Stress makes us do things. And sometimes that ends up being the wrong thing. But very often it tends to be the right thing. So the question shouldn’t be “how do I stop the stress response?” It should be “is this stress response serving me right now?” And that question isn’t about your amygdala. That question is about you.
And this lesson should sound familiar from the stress lecture because it’s the same principle. We don’t need fancy neuroscience jargon to understand what’s going on. Amygdala hijack, fight-or-flight, getting out of the amygdala and into the frontal lobe—this is all just complicated language for something that’s very simple. And I’ll tell you what—when you take these things out of jargon and put them into what’s actually going on, it’s not the amygdala, it’s your way of responding. Is the way of responding serving you? That’s when you start to see results. That’s when, working in the clinical space, I would start to see people developing. That’s when, working with executives, you start to see them getting it right. Because it’s not jargon anymore—it’s actionable.

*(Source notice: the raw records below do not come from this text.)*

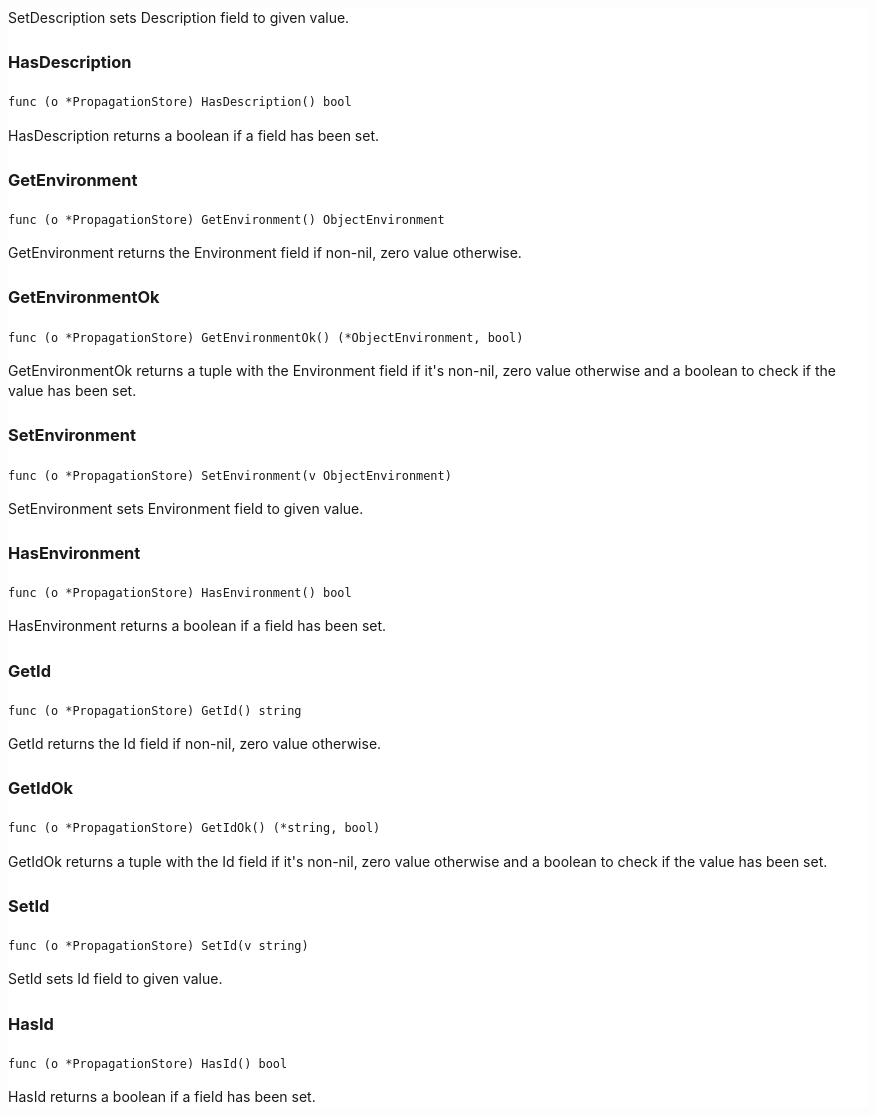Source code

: SetDescription sets Description field to given value.

### HasDescription

`func (o *PropagationStore) HasDescription() bool`

HasDescription returns a boolean if a field has been set.

### GetEnvironment

`func (o *PropagationStore) GetEnvironment() ObjectEnvironment`

GetEnvironment returns the Environment field if non-nil, zero value otherwise.

### GetEnvironmentOk

`func (o *PropagationStore) GetEnvironmentOk() (*ObjectEnvironment, bool)`

GetEnvironmentOk returns a tuple with the Environment field if it's non-nil, zero value otherwise
and a boolean to check if the value has been set.

### SetEnvironment

`func (o *PropagationStore) SetEnvironment(v ObjectEnvironment)`

SetEnvironment sets Environment field to given value.

### HasEnvironment

`func (o *PropagationStore) HasEnvironment() bool`

HasEnvironment returns a boolean if a field has been set.

### GetId

`func (o *PropagationStore) GetId() string`

GetId returns the Id field if non-nil, zero value otherwise.

### GetIdOk

`func (o *PropagationStore) GetIdOk() (*string, bool)`

GetIdOk returns a tuple with the Id field if it's non-nil, zero value otherwise
and a boolean to check if the value has been set.

### SetId

`func (o *PropagationStore) SetId(v string)`

SetId sets Id field to given value.

### HasId

`func (o *PropagationStore) HasId() bool`

HasId returns a boolean if a field has been set.
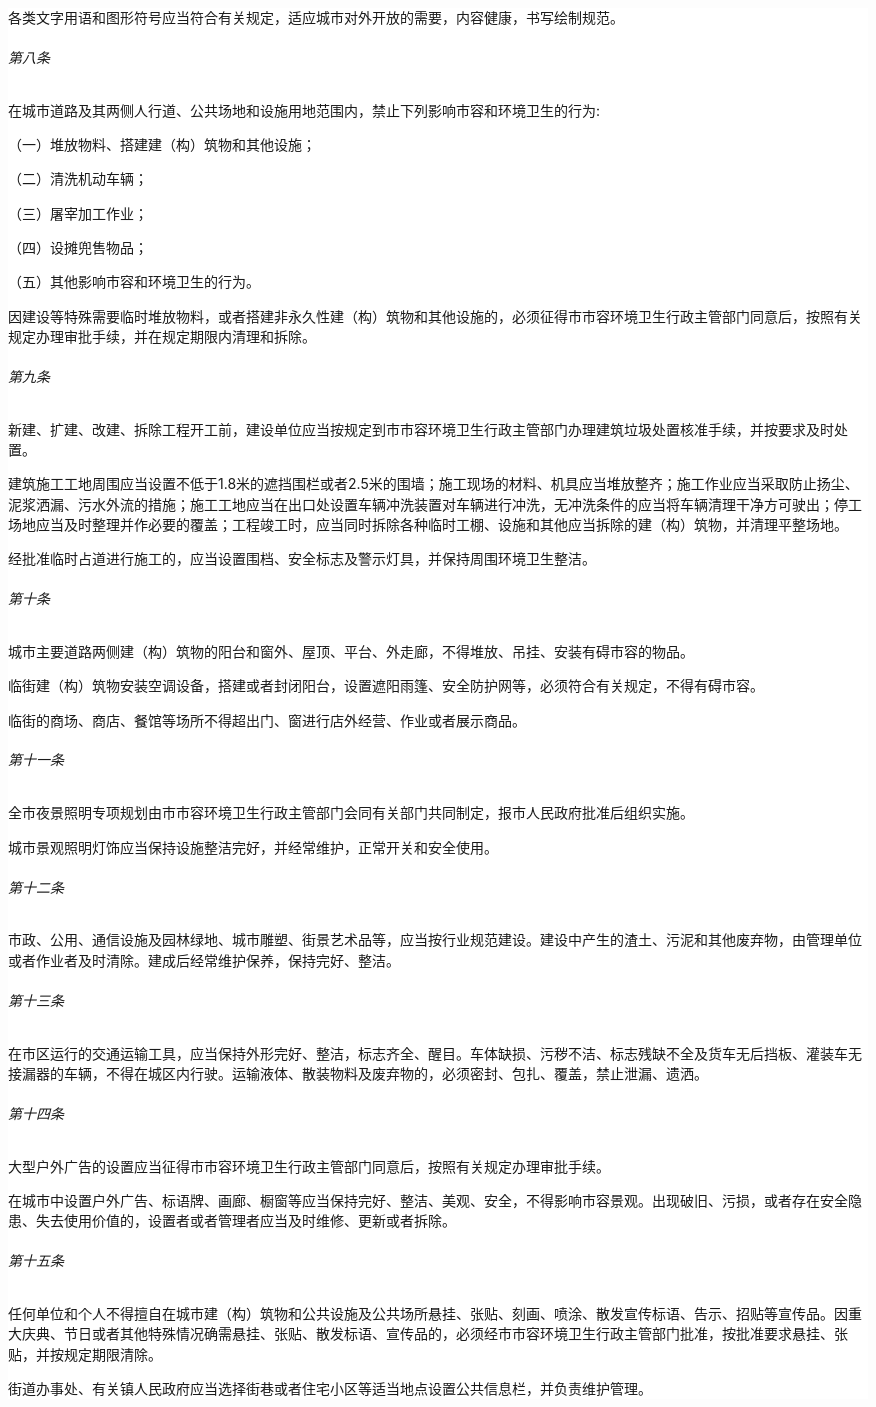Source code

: 各类文字用语和图形符号应当符合有关规定，适应城市对外开放的需要，内容健康，书写绘制规范。

###### 第八条

在城市道路及其两侧人行道、公共场地和设施用地范围内，禁止下列影响市容和环境卫生的行为:

（一）堆放物料、搭建建（构）筑物和其他设施；

（二）清洗机动车辆；

（三）屠宰加工作业；

（四）设摊兜售物品；

（五）其他影响市容和环境卫生的行为。

因建设等特殊需要临时堆放物料，或者搭建非永久性建（构）筑物和其他设施的，必须征得市市容环境卫生行政主管部门同意后，按照有关规定办理审批手续，并在规定期限内清理和拆除。

###### 第九条

新建、扩建、改建、拆除工程开工前，建设单位应当按规定到市市容环境卫生行政主管部门办理建筑垃圾处置核准手续，并按要求及时处置。

建筑施工工地周围应当设置不低于1.8米的遮挡围栏或者2.5米的围墙；施工现场的材料、机具应当堆放整齐；施工作业应当采取防止扬尘、泥浆洒漏、污水外流的措施；施工工地应当在出口处设置车辆冲洗装置对车辆进行冲洗，无冲洗条件的应当将车辆清理干净方可驶出；停工场地应当及时整理并作必要的覆盖；工程竣工时，应当同时拆除各种临时工棚、设施和其他应当拆除的建（构）筑物，并清理平整场地。

经批准临时占道进行施工的，应当设置围档、安全标志及警示灯具，并保持周围环境卫生整洁。

###### 第十条

城市主要道路两侧建（构）筑物的阳台和窗外、屋顶、平台、外走廊，不得堆放、吊挂、安装有碍市容的物品。

临街建（构）筑物安装空调设备，搭建或者封闭阳台，设置遮阳雨篷、安全防护网等，必须符合有关规定，不得有碍市容。

临街的商场、商店、餐馆等场所不得超出门、窗进行店外经营、作业或者展示商品。

###### 第十一条

全市夜景照明专项规划由市市容环境卫生行政主管部门会同有关部门共同制定，报市人民政府批准后组织实施。

城市景观照明灯饰应当保持设施整洁完好，并经常维护，正常开关和安全使用。

###### 第十二条

市政、公用、通信设施及园林绿地、城市雕塑、街景艺术品等，应当按行业规范建设。建设中产生的渣土、污泥和其他废弃物，由管理单位或者作业者及时清除。建成后经常维护保养，保持完好、整洁。

###### 第十三条

在市区运行的交通运输工具，应当保持外形完好、整洁，标志齐全、醒目。车体缺损、污秽不洁、标志残缺不全及货车无后挡板、灌装车无接漏器的车辆，不得在城区内行驶。运输液体、散装物料及废弃物的，必须密封、包扎、覆盖，禁止泄漏、遗洒。

###### 第十四条

大型户外广告的设置应当征得市市容环境卫生行政主管部门同意后，按照有关规定办理审批手续。

在城市中设置户外广告、标语牌、画廊、橱窗等应当保持完好、整洁、美观、安全，不得影响市容景观。出现破旧、污损，或者存在安全隐患、失去使用价值的，设置者或者管理者应当及时维修、更新或者拆除。

###### 第十五条

任何单位和个人不得擅自在城市建（构）筑物和公共设施及公共场所悬挂、张贴、刻画、喷涂、散发宣传标语、告示、招贴等宣传品。因重大庆典、节日或者其他特殊情况确需悬挂、张贴、散发标语、宣传品的，必须经市市容环境卫生行政主管部门批准，按批准要求悬挂、张贴，并按规定期限清除。

街道办事处、有关镇人民政府应当选择街巷或者住宅小区等适当地点设置公共信息栏，并负责维护管理。
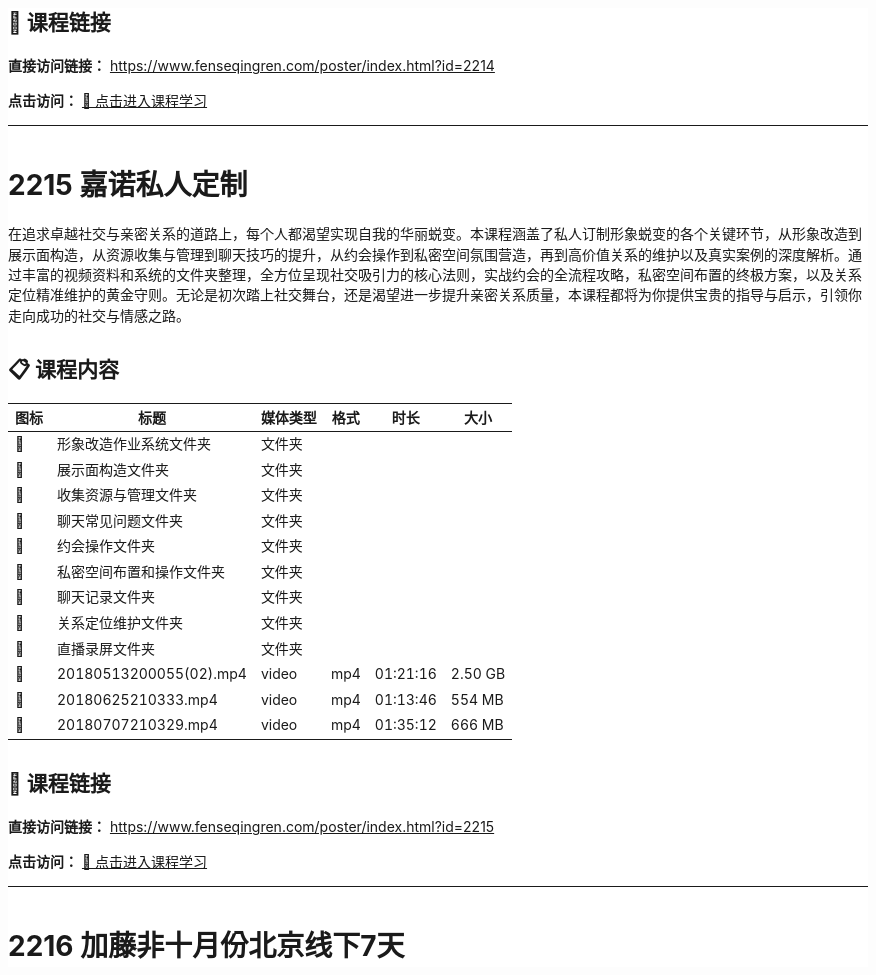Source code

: 
## 🔗 课程链接

**直接访问链接：** https://www.fenseqingren.com/poster/index.html?id=2214

**点击访问：** [🎯 点击进入课程学习](https://www.fenseqingren.com/poster/index.html?id=2214)

---

# 2215 嘉诺私人定制

在追求卓越社交与亲密关系的道路上，每个人都渴望实现自我的华丽蜕变。本课程涵盖了私人订制形象蜕变的各个关键环节，从形象改造到展示面构造，从资源收集与管理到聊天技巧的提升，从约会操作到私密空间氛围营造，再到高价值关系的维护以及真实案例的深度解析。通过丰富的视频资料和系统的文件夹整理，全方位呈现社交吸引力的核心法则，实战约会的全流程攻略，私密空间布置的终极方案，以及关系定位精准维护的黄金守则。无论是初次踏上社交舞台，还是渴望进一步提升亲密关系质量，本课程都将为你提供宝贵的指导与启示，引领你走向成功的社交与情感之路。

## 📋 课程内容

| 图标 | 标题 | 媒体类型 | 格式 | 时长 | 大小 |
|------|------|----------|------|------|------|
| 📁 | 形象改造作业系统文件夹 | 文件夹 |  |  |  |
| 📁 | 展示面构造文件夹 | 文件夹 |  |  |  |
| 📁 | 收集资源与管理文件夹 | 文件夹 |  |  |  |
| 📁 | 聊天常见问题文件夹 | 文件夹 |  |  |  |
| 📁 | 约会操作文件夹 | 文件夹 |  |  |  |
| 📁 | 私密空间布置和操作文件夹 | 文件夹 |  |  |  |
| 📁 | 聊天记录文件夹 | 文件夹 |  |  |  |
| 📁 | 关系定位维护文件夹 | 文件夹 |  |  |  |
| 📁 | 直播录屏文件夹 | 文件夹 |  |  |  |
| 🎥 | 20180513200055(02).mp4 | video | mp4 | 01:21:16 | 2.50 GB |
| 🎥 | 20180625210333.mp4 | video | mp4 | 01:13:46 | 554 MB |
| 🎥 | 20180707210329.mp4 | video | mp4 | 01:35:12 | 666 MB |


## 🔗 课程链接

**直接访问链接：** https://www.fenseqingren.com/poster/index.html?id=2215

**点击访问：** [🎯 点击进入课程学习](https://www.fenseqingren.com/poster/index.html?id=2215)

---

# 2216 加藤非十月份北京线下7天

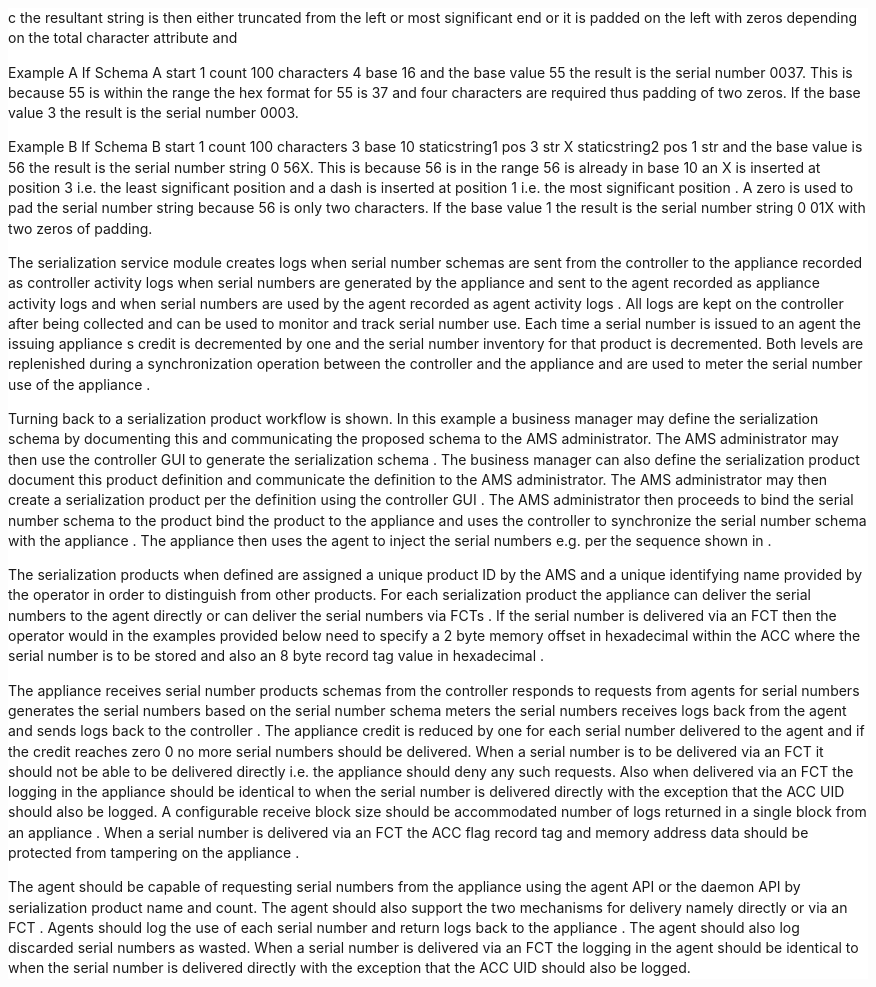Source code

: c the resultant string is then either truncated from the left or most significant end or it is padded on the left with zeros depending on the total character attribute and

Example A If Schema A start 1 count 100 characters 4 base 16 and the base value 55 the result is the serial number 0037. This is because 55 is within the range the hex format for 55 is 37 and four characters are required thus padding of two zeros. If the base value 3 the result is the serial number 0003.

Example B If Schema B start 1 count 100 characters 3 base 10 staticstring1 pos 3 str X staticstring2 pos 1 str and the base value is 56 the result is the serial number string 0 56X. This is because 56 is in the range 56 is already in base 10 an X is inserted at position 3 i.e. the least significant position and a dash is inserted at position 1 i.e. the most significant position . A zero is used to pad the serial number string because 56 is only two characters. If the base value 1 the result is the serial number string 0 01X with two zeros of padding.

The serialization service module creates logs when serial number schemas are sent from the controller to the appliance recorded as controller activity logs when serial numbers are generated by the appliance and sent to the agent recorded as appliance activity logs and when serial numbers are used by the agent recorded as agent activity logs . All logs are kept on the controller after being collected and can be used to monitor and track serial number use. Each time a serial number is issued to an agent the issuing appliance s credit is decremented by one and the serial number inventory for that product is decremented. Both levels are replenished during a synchronization operation between the controller and the appliance and are used to meter the serial number use of the appliance .

Turning back to a serialization product workflow is shown. In this example a business manager may define the serialization schema by documenting this and communicating the proposed schema to the AMS administrator. The AMS administrator may then use the controller GUI to generate the serialization schema . The business manager can also define the serialization product document this product definition and communicate the definition to the AMS administrator. The AMS administrator may then create a serialization product per the definition using the controller GUI . The AMS administrator then proceeds to bind the serial number schema to the product bind the product to the appliance and uses the controller to synchronize the serial number schema with the appliance . The appliance then uses the agent to inject the serial numbers e.g. per the sequence shown in .

The serialization products when defined are assigned a unique product ID by the AMS and a unique identifying name provided by the operator in order to distinguish from other products. For each serialization product the appliance can deliver the serial numbers to the agent directly or can deliver the serial numbers via FCTs . If the serial number is delivered via an FCT then the operator would in the examples provided below need to specify a 2 byte memory offset in hexadecimal within the ACC where the serial number is to be stored and also an 8 byte record tag value in hexadecimal .

The appliance receives serial number products schemas from the controller responds to requests from agents for serial numbers generates the serial numbers based on the serial number schema meters the serial numbers receives logs back from the agent and sends logs back to the controller . The appliance credit is reduced by one for each serial number delivered to the agent and if the credit reaches zero 0 no more serial numbers should be delivered. When a serial number is to be delivered via an FCT it should not be able to be delivered directly i.e. the appliance should deny any such requests. Also when delivered via an FCT the logging in the appliance should be identical to when the serial number is delivered directly with the exception that the ACC UID should also be logged. A configurable receive block size should be accommodated number of logs returned in a single block from an appliance . When a serial number is delivered via an FCT the ACC flag record tag and memory address data should be protected from tampering on the appliance .

The agent should be capable of requesting serial numbers from the appliance using the agent API or the daemon API by serialization product name and count. The agent should also support the two mechanisms for delivery namely directly or via an FCT . Agents should log the use of each serial number and return logs back to the appliance . The agent should also log discarded serial numbers as wasted. When a serial number is delivered via an FCT the logging in the agent should be identical to when the serial number is delivered directly with the exception that the ACC UID should also be logged.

So if you’re emotionally overwhelmed, the question isn’t “how do you calm the amygdala?” The question is “how do you respond differently?” And the answer is much more accessible than the jargon suggests.
The amygdala isn’t the fear centre of the brain. It is your emotional intensity detector. And the sooner we stop blaming it for our problems, the sooner we can start working on the things that actually matter—which is how we choose to respond.